鉄平は、三年間ベンチから試合を見ていた。

公式戦に出たのは、二年の春、点差の開いた九回裏だけ。守備機会はなく、打席も回らなかった。けれど、彼の膝にはいつもスコアブックがあった。

一球ごとの配球、打球の方向、走者の癖。雨でにじんだ日も、延長十五回の日も、鉄平は鉛筆を止めなかった。

卒業式のあと、野球部はグラウンドへ集まった。後輩が三年生へ花を渡し、監督が一人ずつ名前を呼ぶ。最後に主将の宏樹が、泥のついた一冊を持ってきた。

「これ、鉄平の」

見慣れたスコアブックだった。表紙は折れ、背のテープは何度も貼り直されている。

「部室に置いとけば」

「駄目だ。持って帰れ」

「学校の備品だろ」

「中身はお前の三年間だ」

宏樹が開いたのは、夏の県大会準決勝の頁だった。九回二死、同点。相手の四番に対し、監督は直球を要求した。鉄平だけが、ベンチから首を振った。
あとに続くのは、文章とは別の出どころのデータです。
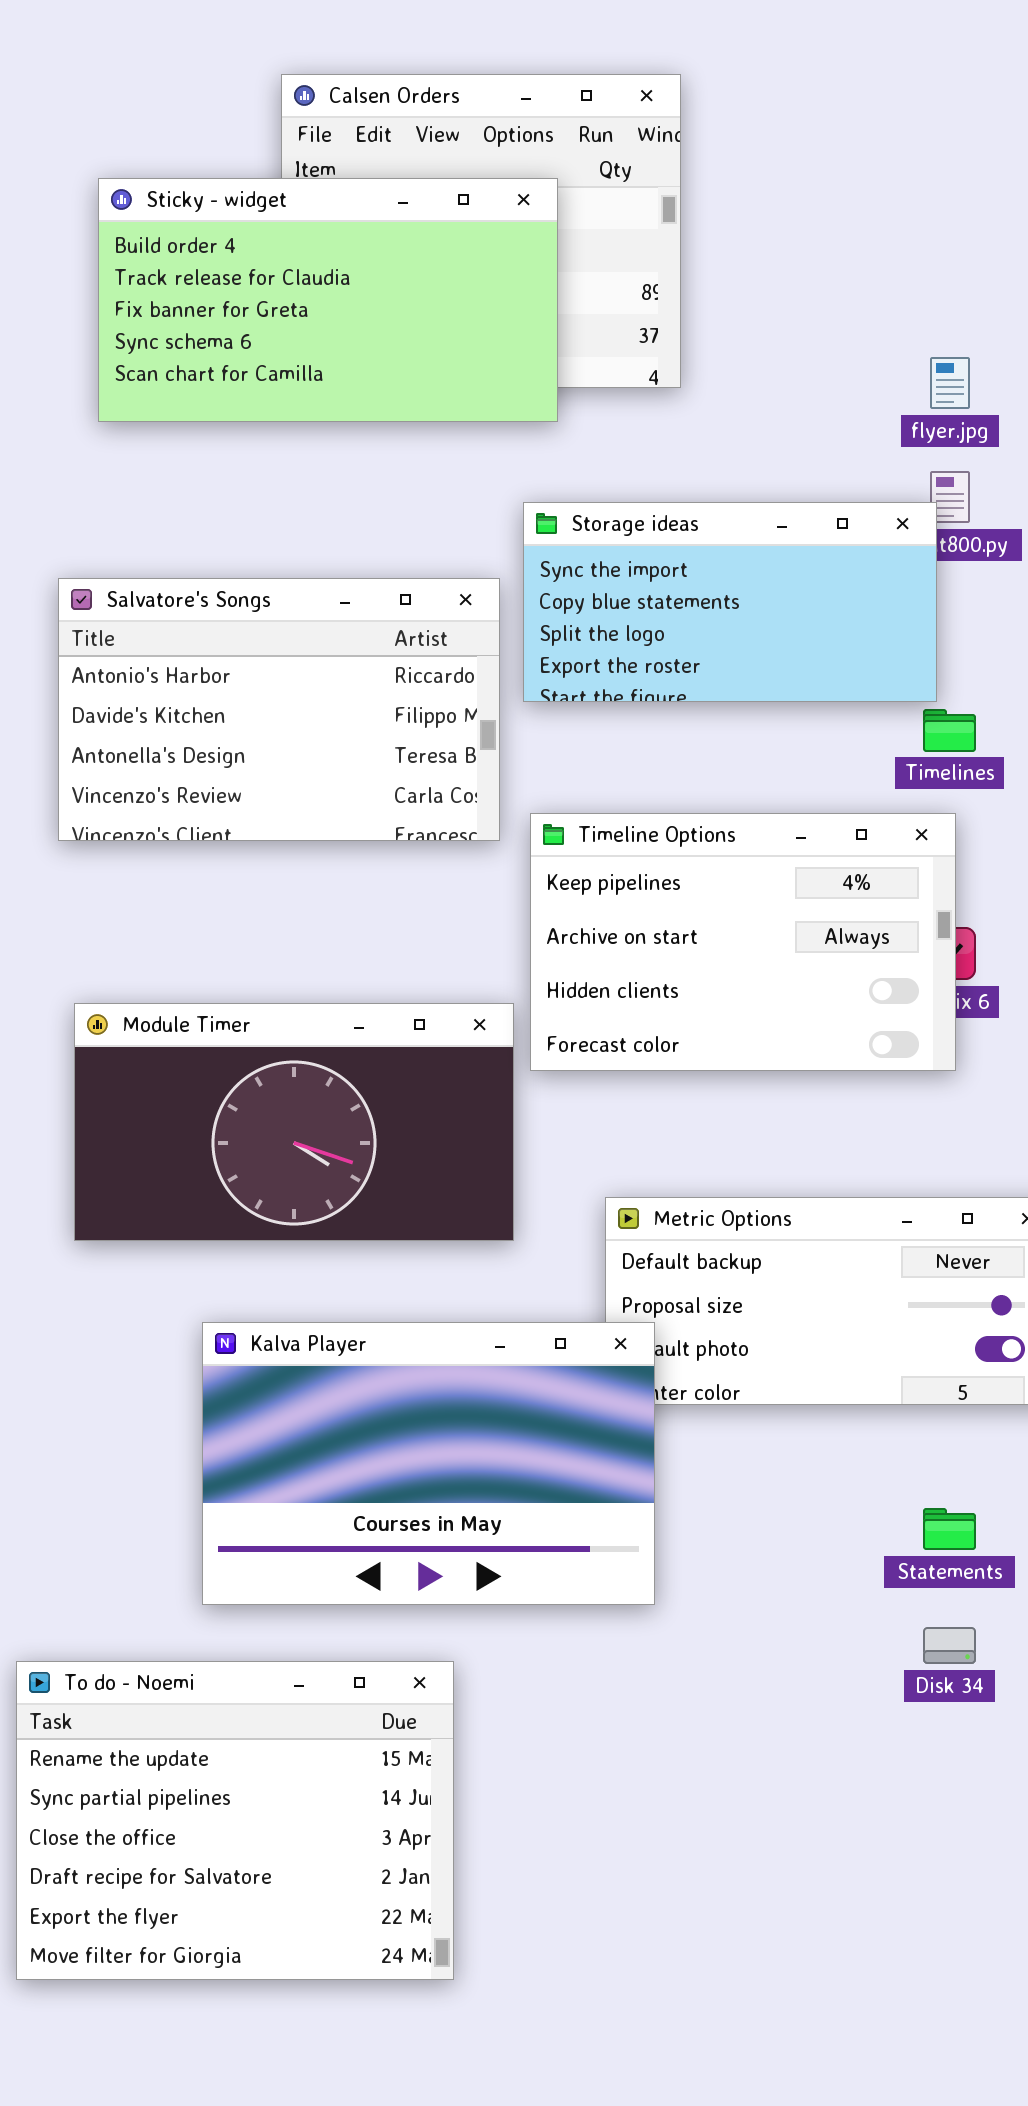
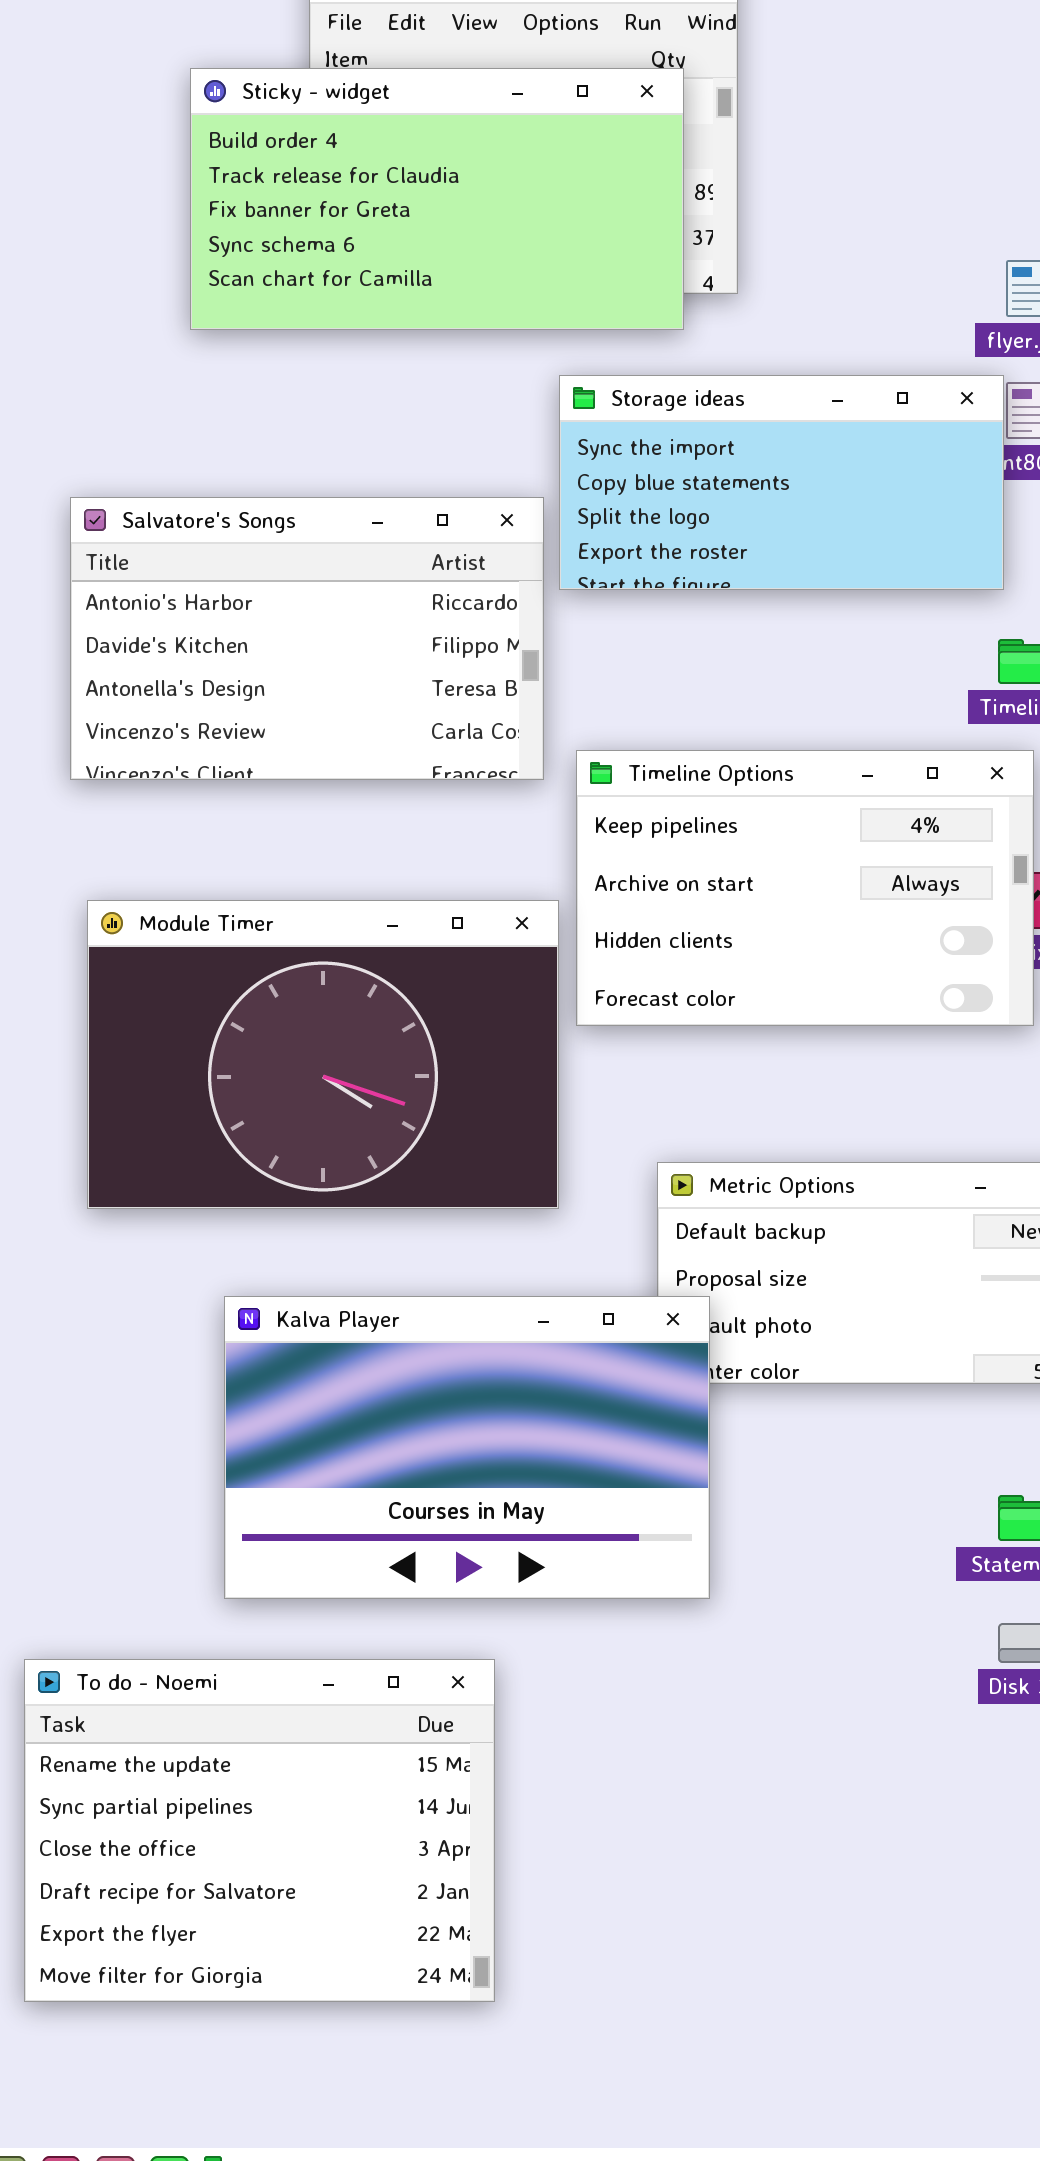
Sticky - widget: [98,178,558,422] -> [190,68,684,330], moved
Storage ideas: [523,502,937,702] -> [559,375,1004,590], moved
Module Timer: [74,1003,514,1241] -> [87,900,559,1209], resized

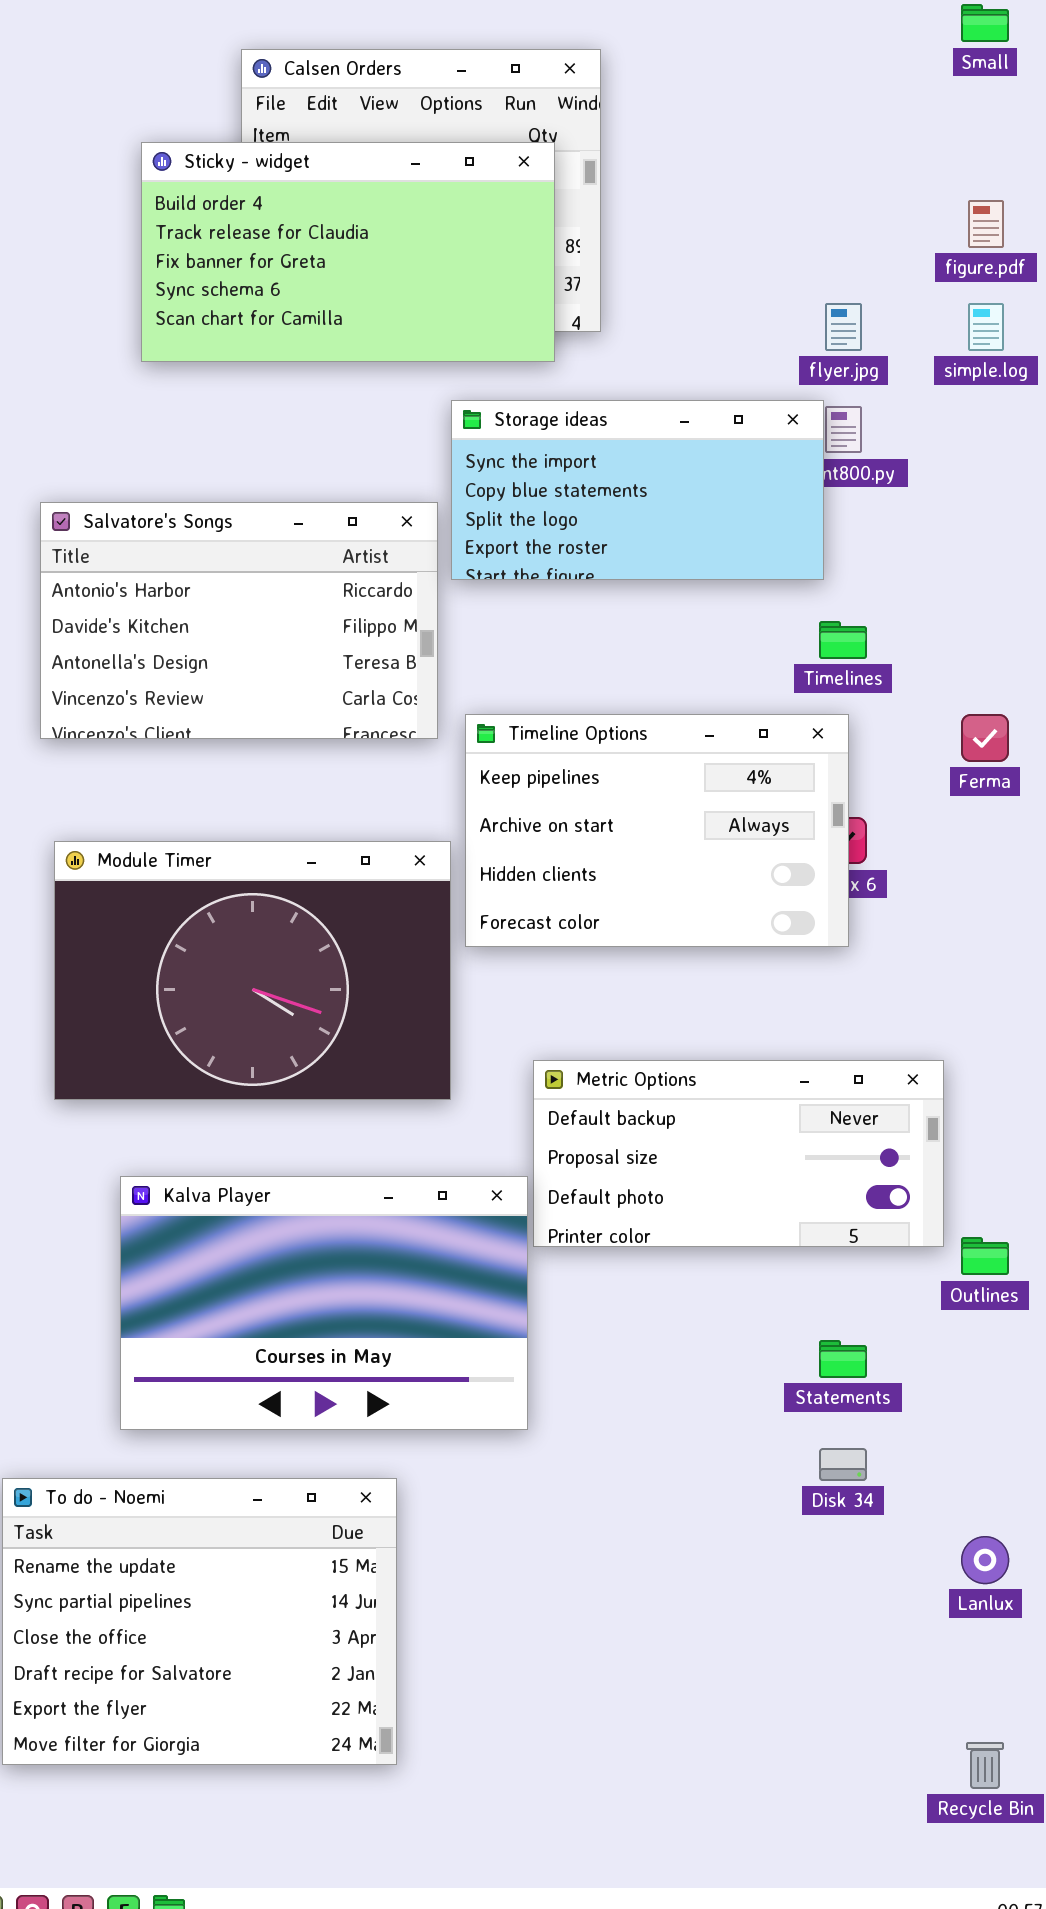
Kalva Player: [224,1296,710,1599] -> [120,1176,528,1430], moved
前の二打席、四番は外角球を右へ流していた。三打席目は逆に、内角を待っている。鉄平のメモを見た宏樹がタイムを取り、捕手へ伝えた。外角低めの変化球。空振り三振。

次の回、宏樹の適時打で勝った。

新聞には「主将、決勝打」と載った。鉄平の名前はどこにもなかった。

「この試合さ」と宏樹が言った。「俺、ずっと自分が勝たせたと思ってた」

「勝たせたじゃん」

「半分だけな」

後輩たちが見守る中、宏樹はスコアブックの最終頁を開いた。そこだけ白紙だった。

「最後の試合、書いて」

「夏に負けただろ」

「今日の」

宏樹は校舎を指した。卒業生が窓から手を振り、吹奏楽部が校歌を演奏している。グラウンドの隅では、後輩が白線を引き直していた。

鉄平は鉛筆を受け取った。

日付、三月一日。球場、県立青陵高校。天候、晴れ。

対戦相手の欄で手が止まる。

「何て書く?」と宏樹が訊いた。

「未来、とか?」

「くさい」

「じゃあ空欄」

「それがいい」

鉄平は出場選手の欄に、三年生全員の名前を書いた。自分の名も、九番の下ではなく、一番上へ。

守備位置の記号はつけなかった。

最後に、試合結果の欄へ一本の横線を引く。

「勝ち負けは?」

「まだ試合前」

宏樹が笑い、後輩たちが拍手した。

鉄平は初めて、ベンチではなくホームベースの前で、スコアブックを閉じた。